Page images and extracted text:
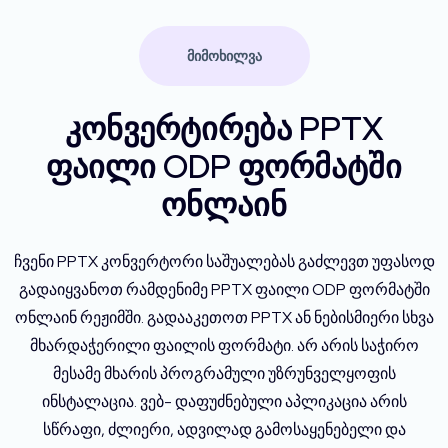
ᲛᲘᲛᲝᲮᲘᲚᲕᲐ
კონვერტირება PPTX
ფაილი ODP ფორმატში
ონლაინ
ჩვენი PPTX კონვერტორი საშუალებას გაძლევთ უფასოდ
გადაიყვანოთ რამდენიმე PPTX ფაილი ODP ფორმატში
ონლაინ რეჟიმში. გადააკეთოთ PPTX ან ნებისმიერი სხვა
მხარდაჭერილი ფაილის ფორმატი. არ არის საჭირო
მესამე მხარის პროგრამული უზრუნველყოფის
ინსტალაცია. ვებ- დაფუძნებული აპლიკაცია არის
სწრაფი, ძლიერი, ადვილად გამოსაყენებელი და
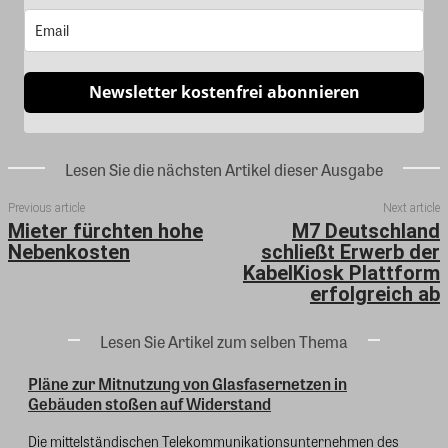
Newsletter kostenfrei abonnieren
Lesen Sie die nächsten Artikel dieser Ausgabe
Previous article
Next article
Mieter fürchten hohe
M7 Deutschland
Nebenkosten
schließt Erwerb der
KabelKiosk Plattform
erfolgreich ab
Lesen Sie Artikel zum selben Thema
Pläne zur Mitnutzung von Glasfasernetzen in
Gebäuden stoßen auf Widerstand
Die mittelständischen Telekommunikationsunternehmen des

EXERCISE: Output as a Markdown table with the columns "No." and "Line" the text lines from the beginning of the entries through the line containing "ინსტალაცია. ვებ- დაფუძნებული აპლიკაცია არის", leaving out blank lines and the pictures. Number each row in the "No." column.

ANSWER FOR THIS EXERCISE:
| No. | Line |
|---|---|
| 1 | ᲛᲘᲛᲝᲮᲘᲚᲕᲐ |
| 2 | კონვერტირება PPTX |
| 3 | ფაილი ODP ფორმატში |
| 4 | ონლაინ |
| 5 | ჩვენი PPTX კონვერტორი საშუალებას გაძლევთ უფასოდ |
| 6 | გადაიყვანოთ რამდენიმე PPTX ფაილი ODP ფორმატში |
| 7 | ონლაინ რეჟიმში. გადააკეთოთ PPTX ან ნებისმიერი სხვა |
| 8 | მხარდაჭერილი ფაილის ფორმატი. არ არის საჭირო |
| 9 | მესამე მხარის პროგრამული უზრუნველყოფის |
| 10 | ინსტალაცია. ვებ- დაფუძნებული აპლიკაცია არის |